Coefficient of variation is not a base R function, so create a user-defined function.
# Define function: (cv = sd / mean)
coef_var = function(x) {
sd(x, na.rm = TRUE) / mean(x, na.rm = TRUE)
}
Re-execute the summary with added summary functions
# Execute summary
mydata_new %>%
# Convert all data columns from 'character' to 'numeric'
mutate_at(vars(starts_with('X')),
as.numeric) %>%
# Group data by the grouping variable before summarising
group_by(Group) %>%
# Calculate summaries each data column
## Call the summary functions with a dummy "." argument so that
## Additional arguments can be added to the called functions
## (e.g., adding na.rm = TRUE to cope with missing data)

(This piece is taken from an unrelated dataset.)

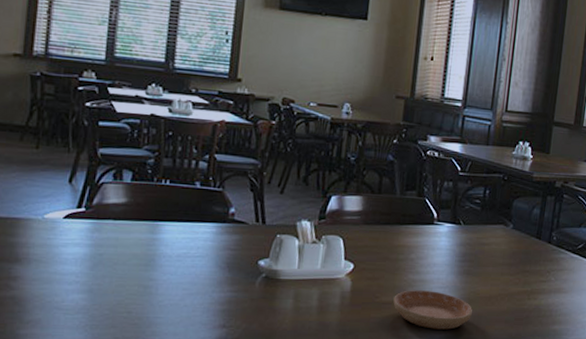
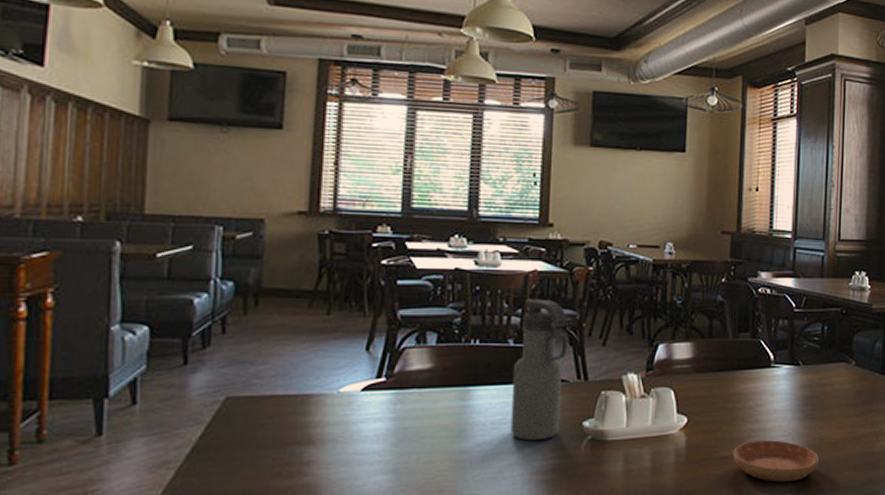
water bottle: none [193,146,249,275] -> present [510,299,567,441]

## See ?dplyr::funs for details
summarise_at(vars(starts_with('X')),
funs(MEAN = mean(., na.rm = TRUE), # Mean
SD = sd(., na.rm = TRUE), # SD
CV = coef_var, # Coefficient of variation
# Add other summary stats as needed
MEDIAN = median(., na.rm = TRUE), # Median
Q25 = quantile(., prob = 0.25, na.rm = TRUE), # 25th percentile
Q75 = quantile(., prob = 0.75, na.rm = TRUE), # 75th percentile
min = min(., na.rm = TRUE), # Minimum
max = max(., na.rm = TRUE))) # Maximum
#> # A tibble: 3 x 25
#> Group X1_MEAN X2_MEAN X3_MEAN X1_SD X2_SD X3_SD X1_CV X2_CV X3_CV
#> <chr> <dbl> <dbl> <dbl> <dbl> <dbl> <dbl> <dbl> <dbl> <dbl>
#> 1 A 183. 433. 333. 76.4 153. 153. 0.417 0.353 0.458
#> 2 M 277. 533. 167. 108. 225. 57.7 0.390 0.423 0.346
#> 3 U 233. 747. 500 153. 186. 100 0.655 0.249 0.2
#> # ... with 15 more variables: X1_MEDIAN <dbl>, X2_MEDIAN <dbl>,
#> # X3_MEDIAN <dbl>, X1_Q25 <dbl>, X2_Q25 <dbl>, X3_Q25 <dbl>,
#> # X1_Q75 <dbl>, X2_Q75 <dbl>, X3_Q75 <dbl>, X1_min <dbl>, X2_min <dbl>,
#> # X3_min <dbl>, X1_max <dbl>, X2_max <dbl>, X3_max <dbl>
Created on 2018-05-10 by the reprex package (v0.2.0).